■ Task statement ■
Return all the entries exactly, keeping pictures out.

==== Extracted entries

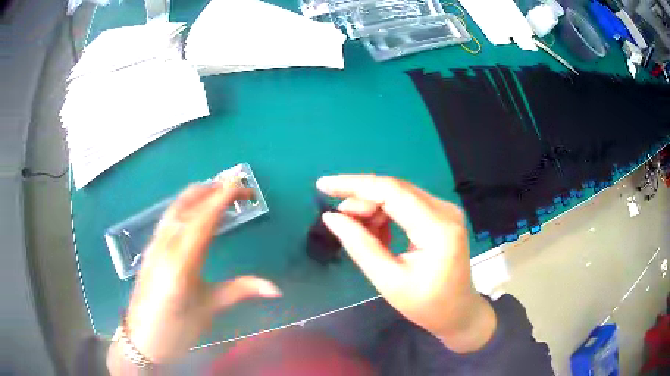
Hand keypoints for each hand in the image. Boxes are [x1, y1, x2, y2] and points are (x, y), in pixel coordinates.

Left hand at [113, 182, 281, 365]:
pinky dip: (186, 204)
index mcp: (182, 263)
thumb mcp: (208, 310)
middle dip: (213, 190)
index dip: (223, 198)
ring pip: (176, 207)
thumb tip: (276, 289)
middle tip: (239, 191)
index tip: (243, 187)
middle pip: (188, 205)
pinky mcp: (150, 247)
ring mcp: (155, 244)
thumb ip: (240, 291)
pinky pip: (169, 216)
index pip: (204, 220)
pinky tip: (195, 210)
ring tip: (220, 193)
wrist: (141, 338)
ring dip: (199, 194)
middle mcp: (166, 246)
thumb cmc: (176, 329)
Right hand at [317, 175, 495, 352]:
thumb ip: (360, 246)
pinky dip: (386, 214)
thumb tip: (331, 217)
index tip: (323, 185)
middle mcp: (445, 210)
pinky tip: (377, 233)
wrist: (457, 311)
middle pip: (395, 189)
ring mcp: (445, 210)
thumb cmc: (426, 304)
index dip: (354, 185)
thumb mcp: (388, 281)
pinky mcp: (441, 215)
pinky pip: (406, 204)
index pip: (391, 192)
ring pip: (399, 194)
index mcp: (437, 228)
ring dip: (373, 208)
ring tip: (358, 231)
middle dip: (361, 199)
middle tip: (339, 219)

========

■ Solution for this exercise ■
Hand keypoints for each hand in the image. Boxes are [x1, y1, x2, y2] and points are (x, y), in pixel coordinates.

Left hand at [113, 182, 281, 365]:
pinky dip: (186, 204)
index mcp: (182, 263)
thumb mcp: (208, 310)
middle dip: (213, 190)
index dip: (223, 198)
ring pip: (176, 207)
thumb tip: (276, 289)
middle tip: (239, 191)
index tip: (243, 187)
middle pip: (188, 205)
pinky mcp: (150, 247)
ring mcp: (155, 244)
thumb ip: (240, 291)
pinky pip: (169, 216)
index pip: (204, 220)
pinky tip: (195, 210)
ring tip: (220, 193)
wrist: (141, 338)
ring dip: (199, 194)
middle mcp: (166, 246)
thumb cmc: (176, 329)
Right hand at [317, 175, 495, 352]:
thumb ip: (360, 246)
pinky dip: (386, 214)
thumb tip: (331, 217)
index tip: (323, 185)
middle mcp: (445, 210)
pinky tip: (377, 233)
wrist: (457, 311)
middle pip: (395, 189)
ring mcp: (445, 210)
thumb cmc: (426, 304)
index dip: (354, 185)
thumb mcp: (388, 281)
pinky mcp: (441, 215)
pinky pip: (406, 204)
index pip: (391, 192)
ring pip: (399, 194)
index mcp: (437, 228)
ring dip: (373, 208)
ring tip: (358, 231)
middle dip: (361, 199)
middle tip: (339, 219)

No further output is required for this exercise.